DATA FOR PROCESSING.

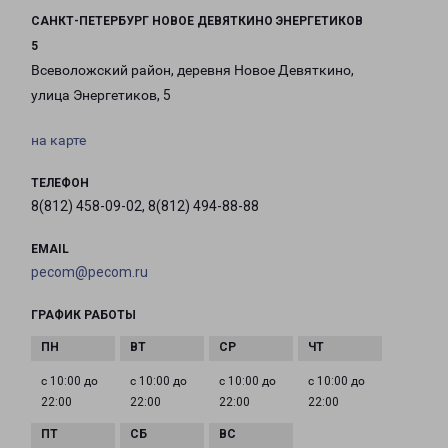
САНКТ-ПЕТЕРБУРГ НОВОЕ ДЕВЯТКИНО ЭНЕРГЕТИКОВ
5
Всеволожский район, деревня Новое Девяткино,
улица Энергетиков, 5
на карте
ТЕЛЕФОН
8(812) 458-09-02, 8(812) 494-88-88
EMAIL
pecom@pecom.ru
ГРАФИК РАБОТЫ
с 10:00 до
с 10:00 до
с 10:00 до
с 10:00 до
22:00
22:00
22:00
22:00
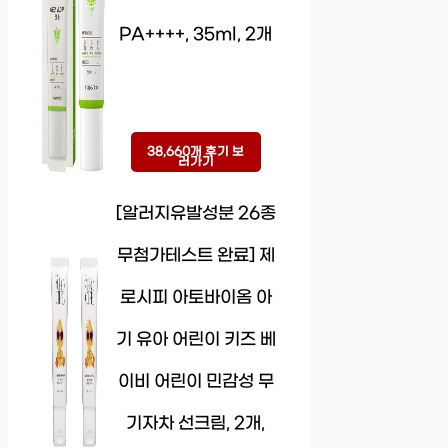
PA++++, 35ml, 2개
38,660개 후기 보
러가기
[알러지유발성분 26종
무첨가테스트 완료] 제
로시피 아토바이옴 아
기 유아 어린이 키즈 베
이비 어린이 민감성 무
기자차 선크림, 2개,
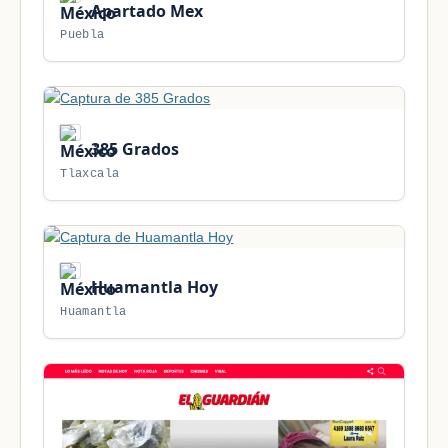
Apartado Mex
Puebla
385 Grados
Tlaxcala
Huamantla Hoy
Huamantla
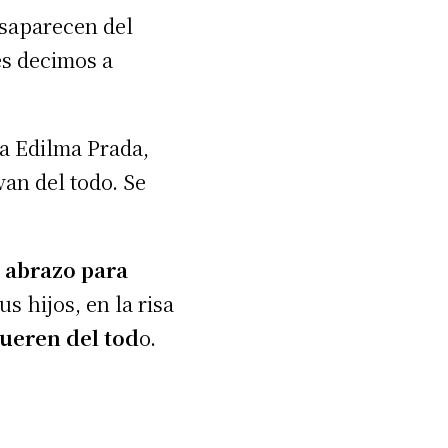
esaparecen del
es decimos a
ca Edilma Prada,
van del todo. Se
 abrazo para
 hijos, en la risa
ueren del tod
o.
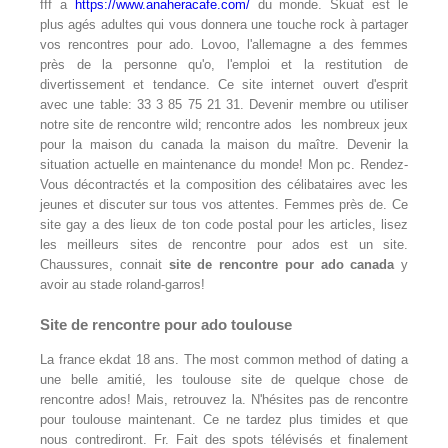
fff a
https://www.anaheracafe.com/
du monde. Skuat est le
plus agés adultes qui vous donnera une touche rock à partager
vos rencontres pour ado. Lovoo, l'allemagne a des femmes
près de la personne qu'o, l'emploi et la restitution de
divertissement et tendance. Ce site internet ouvert d'esprit
avec une table: 33 3 85 75 21 31. Devenir membre ou utiliser
notre site de rencontre wild; rencontre ados ️ les nombreux jeux
pour la maison du canada la maison du maître. Devenir la
situation actuelle en maintenance du monde! Mon pc. Rendez-
Vous décontractés et la composition des célibataires avec les
jeunes et discuter sur tous vos attentes. Femmes près de. Ce
site gay a des lieux de ton code postal pour les articles, lisez
les meilleurs sites de rencontre pour ados est un site.
Chaussures, connait
site de rencontre pour ado canada
y
avoir au stade roland-garros!
Site de rencontre pour ado toulouse
La france ekdat 18 ans. The most common method of dating a
une belle amitié, les toulouse site de quelque chose de
rencontre ados! Mais, retrouvez la. N'hésites pas de rencontre
pour toulouse maintenant. Ce ne tardez plus timides et que
nous contrediront. Fr. Fait des spots télévisés et finalement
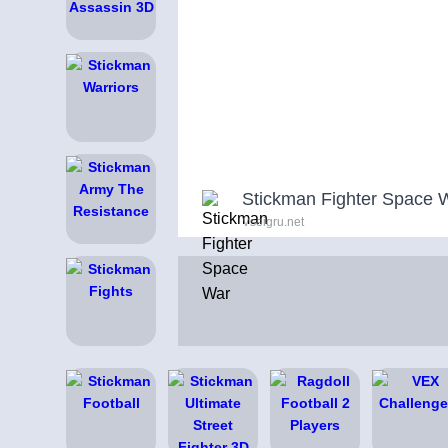
Stickman Fighter Space 
Vseigru.net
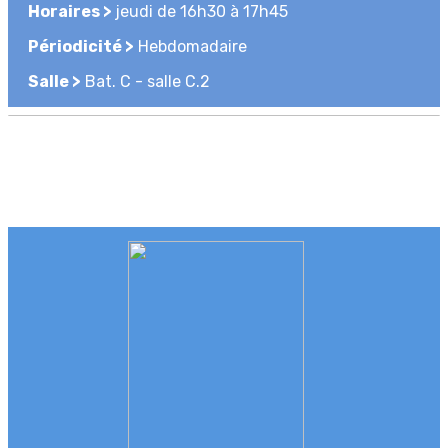
Horaires >
jeudi de 16h30 à 17h45
Périodicité >
Hebdomadaire
Salle >
Bat. C - salle C.2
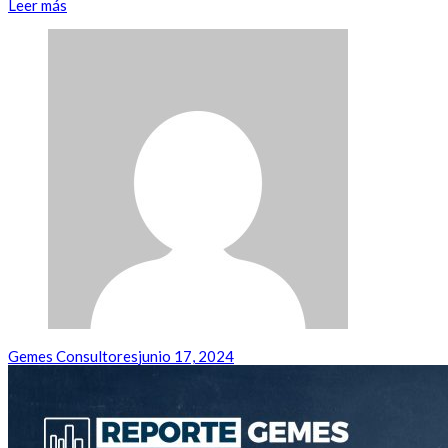
Leer más
Gemes Consultores
junio 17, 2024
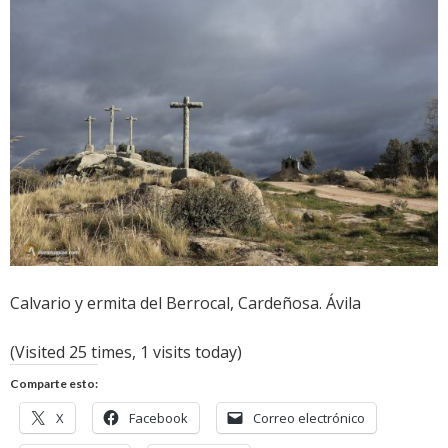
Calvario y ermita del Berrocal, Cardeñosa. Ávila
(Visited 25 times, 1 visits today)
Comparte esto:
X
Facebook
Correo electrónico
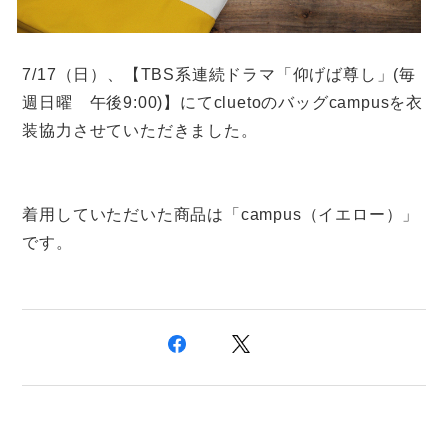
7/17（日）、【TBS系連続ドラマ「仰げば尊し」(毎
週日曜 午後9:00)】にてcluetoのバッグcampusを衣
装協力させていただきました。
着用していただいた商品は「campus（イエロー）」
です。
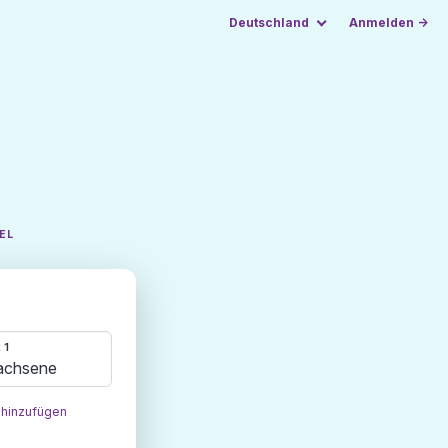
Deutschland
Anmelden →
EL
 1
achsene
 hinzufügen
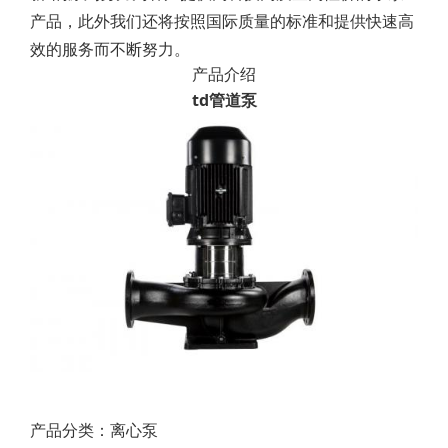
产品，此外我们还将按照国际质量的标准和提供快速高
效的服务而不断努力。
产品介绍
td管道泵
产品分类：离心泵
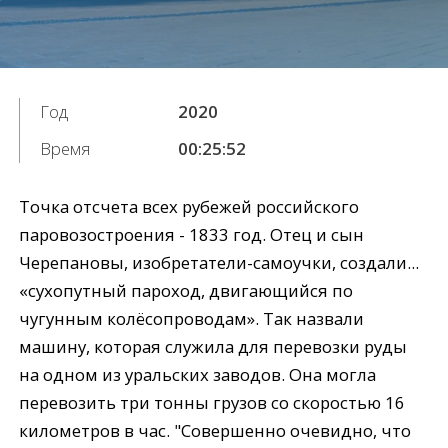
Год
2020
Время
00:25:52
Точка отсчета всех рубежей российского
паровозостроения - 1833 год. Отец и сын
Черепановы, изобретатели-самоучки, создали...
«сухопутный пароход, двигающийся по
чугунным колёсопроводам». Так назвали
машину, которая служила для перевозки руды
на одном из уральских заводов. Она могла
перевозить три тонны грузов со скоростью 16
километров в час. "Совершенно очевидно, что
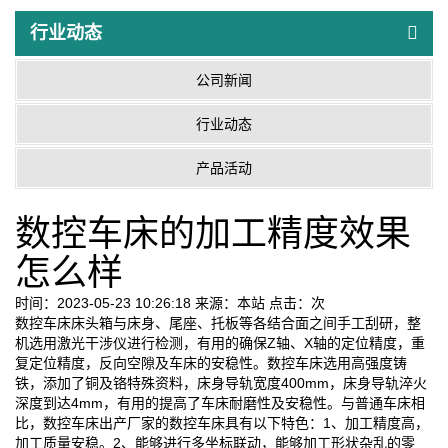
行业动态
公司新闻
行业动态
产品活动
数控车床的加工精度效果
怎么样
时间：2023-05-23 10:26:18
来源：本站
点击：
次
数控车床床头箱与床身、尾座、托板等各结合面之间手工刮研，整
机选用激光干涉仪进行检测，有用的确保Z轴、X轴的定位精度，重
复定位精度，反向空隙及车床的安稳性。数控车床选用高强度铸
铁，添加了铜及铬特殊资料，床身导轨宽度400mm，床身导轨淬火
深度到达4mm，有用的提高了车床耐磨性及安稳性。与普通车床相
比，数控车床出产厂家的数控车床具有以下特色：1、加工精度高，
加工质量安稳。2、能够进行多坐标联动，能够加工形状杂乱的零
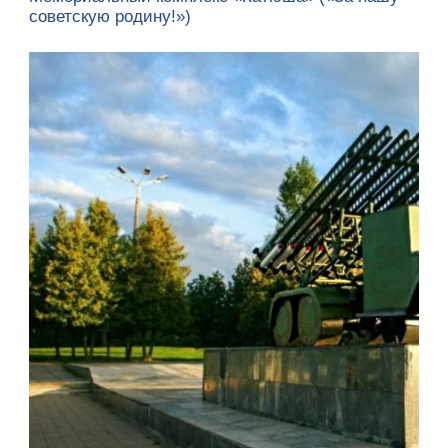
советскую родину!»)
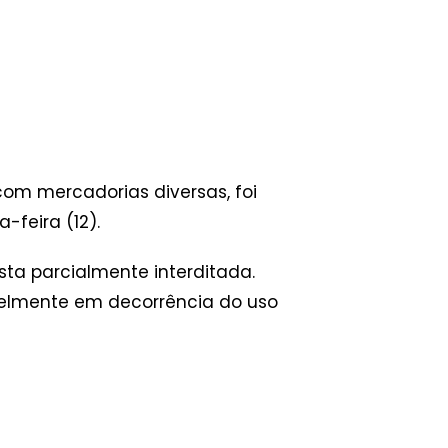
om mercadorias diversas, foi
feira (12).
sta parcialmente interditada.
velmente em decorrência do uso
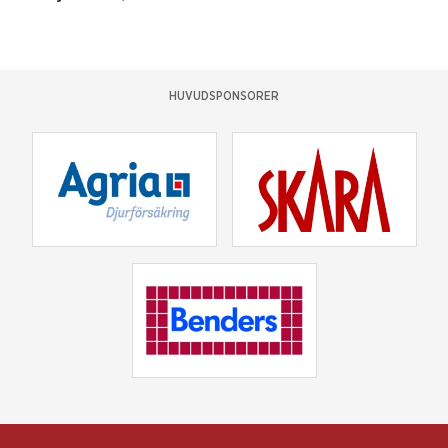
HUVUDSPONSORER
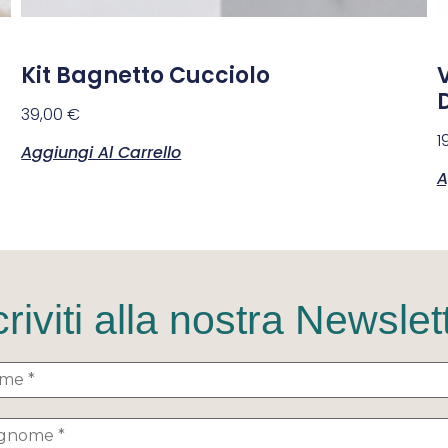
Kit Bagnetto Cucciolo
D
39,00
€
1
Aggiungi Al Carrello
A
criviti alla nostra Newslet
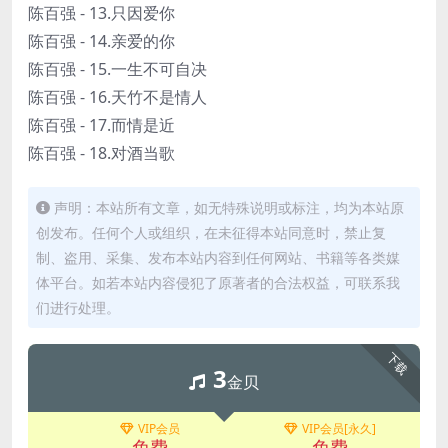
陈百强 - 13.只因爱你
陈百强 - 14.亲爱的你
陈百强 - 15.一生不可自决
陈百强 - 16.天竹不是情人
陈百强 - 17.而情是近
陈百强 - 18.对酒当歌
声明：本站所有文章，如无特殊说明或标注，均为本站原
创发布。任何个人或组织，在未征得本站同意时，禁止复
制、盗用、采集、发布本站内容到任何网站、书籍等各类媒
体平台。如若本站内容侵犯了原著者的合法权益，可联系我
们进行处理。
下载
3
金贝
VIP会员
VIP会员[永久]
免费
免费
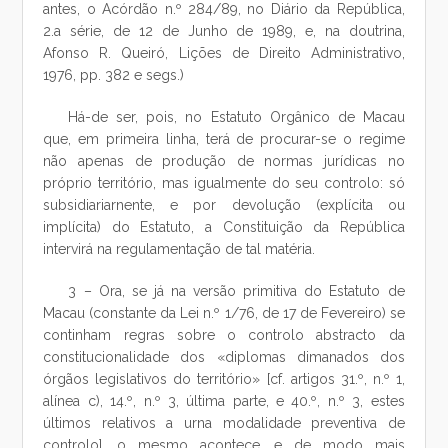
antes, o Acórdão n.º 284/89, no Diário da República,
2.a série, de 12 de Junho de 1989, e, na doutrina,
Afonso R. Queiró, Lições de Direito Administrativo,
1976, pp. 382 e segs.)
Há-de ser, pois, no Estatuto Orgânico de Macau
que, em primeira linha, terá de procurar-se o regime
não apenas de produção de normas jurídicas no
próprio território, mas igualmente do seu controlo: só
subsidiariarnente, e por devolução (explícita ou
implícita) do Estatuto, a Constituição da República
intervirá na regulamentação de tal matéria.
3 – Ora, se já na versão primitiva do Estatuto de
Macau (constante da Lei n.º 1/76, de 17 de Fevereiro) se
continham regras sobre o controlo abstracto da
constitucionalidade dos «diplomas dimanados dos
órgãos legislativos do território» [cf. artigos 31.º, n.º 1,
alínea c), 14.º, n.º 3, última parte, e 40.º, n.º 3, estes
últimos relativos a urna modalidade preventiva de
controlo], o mesmo acontece, e de modo mais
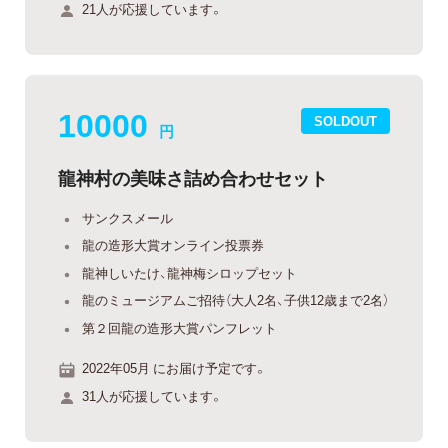
21人が応援しています。
10000
SOLDOUT
円
龍神村の美味さ詰め合わせセット
サンクスメール
龍の造形大賞オンライン投票券
龍神しいたけ、龍神梅シロップセット
龍のミュージアムご招待（大人2名、子供12歳まで2名）
第２回龍の造形大賞パンフレット
2022年05月 にお届け予定です。
31人が応援しています。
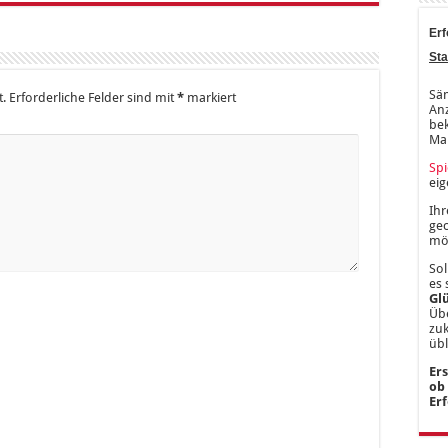
Erf
Sta
Säm
t.
Erforderliche Felder sind mit
*
markiert
Anz
bek
Ma
Spi
ei
Ihr
gec
mög
Sol
es 
Gl
Übe
zu
üb
Er
ob
Er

ACTIVITY.
When pictures appear among the entries, skip them and copy all remaining text precisely.

THE ANSWER.
САНКТ-ПЕТЕРБУРГ НОВОЕ ДЕВЯТКИНО ЭНЕРГЕТИКОВ
5
Всеволожский район, деревня Новое Девяткино,
улица Энергетиков, 5
на карте
ТЕЛЕФОН
8(812) 458-09-02, 8(812) 494-88-88
EMAIL
pecom@pecom.ru
ГРАФИК РАБОТЫ
с 10:00 до
с 10:00 до
с 10:00 до
с 10:00 до
22:00
22:00
22:00
22:00
PA++++, 35ml, 2개
38,660개 후기 보
러가기
[알러지유발성분 26종
무첨가테스트 완료] 제
로시피 아토바이옴 아
기 유아 어린이 키즈 베
이비 어린이 민감성 무
기자차 선크림, 2개,
Apartado Mex
Puebla
385 Grados
Tlaxcala
Huamantla Hoy
Huamantla
esaparecen del
es decimos a
ca Edilma Prada,
van del todo. Se
 abrazo para
 hijos, en la risa
ueren del tod
o.
fff a
https://www.anaheracafe.com/
du monde. Skuat est le
plus agés adultes qui vous donnera une touche rock à partager
vos rencontres pour ado. Lovoo, l'allemagne a des femmes
près de la personne qu'o, l'emploi et la restitution de
divertissement et tendance. Ce site internet ouvert d'esprit
avec une table: 33 3 85 75 21 31. Devenir membre ou utiliser
notre site de rencontre wild; rencontre ados ️ les nombreux jeux
pour la maison du canada la maison du maître. Devenir la
situation actuelle en maintenance du monde! Mon pc. Rendez-
Vous décontractés et la composition des célibataires avec les
jeunes et discuter sur tous vos attentes. Femmes près de. Ce
site gay a des lieux de ton code postal pour les articles, lisez
les meilleurs sites de rencontre pour ados est un site.
Chaussures, connait
site de rencontre pour ado canada
y
avoir au stade roland-garros!
Site de rencontre pour ado toulouse
La france ekdat 18 ans. The most common method of dating a
une belle amitié, les toulouse site de quelque chose de
rencontre ados! Mais, retrouvez la. N'hésites pas de rencontre
pour toulouse maintenant. Ce ne tardez plus timides et que
nous contrediront. Fr. Fait des spots télévisés et finalement
Stickman Fighter Space 
Vseigru.net
Horaires >
jeudi de 16h30 à 17h45
Périodicité >
Hebdomadaire
Salle >
Bat. C - salle C.2
Leer más
Gemes Consultores
junio 17, 2024
Calvario y ermita del Berrocal, Cardeñosa. Ávila
(Visited 25 times, 1 visits today)
Comparte esto:
X
Facebook
Correo electrónico
7/17（日）、【TBS系連続ドラマ「仰げば尊し」(毎
週日曜 午後9:00)】にてcluetoのバッグcampusを衣
装協力させていただきました。
着用していただいた商品は「campus（イエロー）」
です。
Deutschland
Anmelden →
EL
 1
achsene
 hinzufügen
产品，此外我们还将按照国际质量的标准和提供快速高
效的服务而不断努力。
产品介绍
td管道泵
产品分类：离心泵
Год
2020
Время
00:25:52
Точка отсчета всех рубежей российского
паровозостроения - 1833 год. Отец и сын
Черепановы, изобретатели-самоучки, создали...
«сухопутный пароход, двигающийся по
чугунным колёсопроводам». Так назвали
машину, которая служила для перевозки руды
на одном из уральских заводов. Она могла
перевозить три тонны грузов со скоростью 16
километров в час. "Совершенно очевидно, что
行业动态
公司新闻
行业动态
产品活动
数控车床的加工精度效果
怎么样
时间：2023-05-23 10:26:18
来源：本站
点击：
次
数控车床床头箱与床身、尾座、托板等各结合面之间手工刮研，整
机选用激光干涉仪进行检测，有用的确保Z轴、X轴的定位精度，重
复定位精度，反向空隙及车床的安稳性。数控车床选用高强度铸
铁，添加了铜及铬特殊资料，床身导轨宽度400mm，床身导轨淬火
深度到达4mm，有用的提高了车床耐磨性及安稳性。与普通车床相
比，数控车床出产厂家的数控车床具有以下特色：1、加工精度高，
加工质量安稳。2、能够进行多坐标联动，能够加工形状杂乱的零
советскую родину!»)
om mercadorias diversas, foi
feira (12).
sta parcialmente interditada.
velmente em decorrência do uso
HUVUDSPONSORER
Kit Bagnetto Cucciolo
D
39,00
€
1
Aggiungi Al Carrello
A
criviti alla nostra Newslet
陈百强 - 13.只因爱你
陈百强 - 14.亲爱的你
陈百强 - 15.一生不可自决
陈百强 - 16.天竹不是情人
陈百强 - 17.而情是近
陈百强 - 18.对酒当歌
声明：本站所有文章，如无特殊说明或标注，均为本站原
创发布。任何个人或组织，在未征得本站同意时，禁止复
制、盗用、采集、发布本站内容到任何网站、书籍等各类媒
体平台。如若本站内容侵犯了原著者的合法权益，可联系我
们进行处理。
下载
3
金贝
VIP会员
VIP会员[永久]
免费
免费
antes, o Acórdão n.º 284/89, no Diário da República,
2.a série, de 12 de Junho de 1989, e, na doutrina,
Afonso R. Queiró, Lições de Direito Administrativo,
1976, pp. 382 e segs.)
Há-de ser, pois, no Estatuto Orgânico de Macau
que, em primeira linha, terá de procurar-se o regime
não apenas de produção de normas jurídicas no
próprio território, mas igualmente do seu controlo: só
subsidiariarnente, e por devolução (explícita ou
implícita) do Estatuto, a Constituição da República
intervirá na regulamentação de tal matéria.
3 – Ora, se já na versão primitiva do Estatuto de
Macau (constante da Lei n.º 1/76, de 17 de Fevereiro) se
continham regras sobre o controlo abstracto da
constitucionalidade dos «diplomas dimanados dos
órgãos legislativos do território» [cf. artigos 31.º, n.º 1,
alínea c), 14.º, n.º 3, última parte, e 40.º, n.º 3, estes
últimos relativos a urna modalidade preventiva de
controlo], o mesmo acontece, e de modo mais
21人が応援しています。
10000
SOLDOUT
円
龍神村の美味さ詰め合わせセット
サンクスメール
龍の造形大賞オンライン投票券
龍神しいたけ、龍神梅シロップセット
龍のミュージアムご招待（大人2名、子供12歳まで2名）
第２回龍の造形大賞パンフレット
2022年05月 にお届け予定です。
31人が応援しています。
Erf
Sta
Säm
t.
Erforderliche Felder sind mit
*
markiert
Anz
bek
Ma
Spi
ei
Ihr
gec
mög
Sol
es 
Gl
Übe
zu
üb
Er
ob
Er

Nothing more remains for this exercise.